*** Opening of SUPPLIED DATA ***
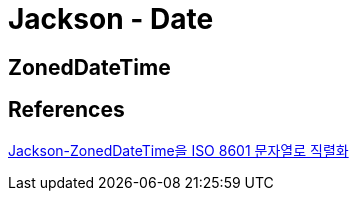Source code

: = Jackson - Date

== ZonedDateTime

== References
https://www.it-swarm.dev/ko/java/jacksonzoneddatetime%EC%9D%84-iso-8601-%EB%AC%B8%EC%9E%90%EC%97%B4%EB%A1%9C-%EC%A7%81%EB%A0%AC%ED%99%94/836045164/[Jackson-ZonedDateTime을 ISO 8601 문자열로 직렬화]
*** Close of SUPPLIED DATA ***
Transcribe every record exactly and omit each image.

# SOLUTION
Source code

: = Jackson - Date

== ZonedDateTime

== References
https://www.it-swarm.dev/ko/java/jacksonzoneddatetime%EC%9D%84-iso-8601-%EB%AC%B8%EC%9E%90%EC%97%B4%EB%A1%9C-%EC%A7%81%EB%A0%AC%ED%99%94/836045164/[Jackson-ZonedDateTime을 ISO 8601 문자열로 직렬화]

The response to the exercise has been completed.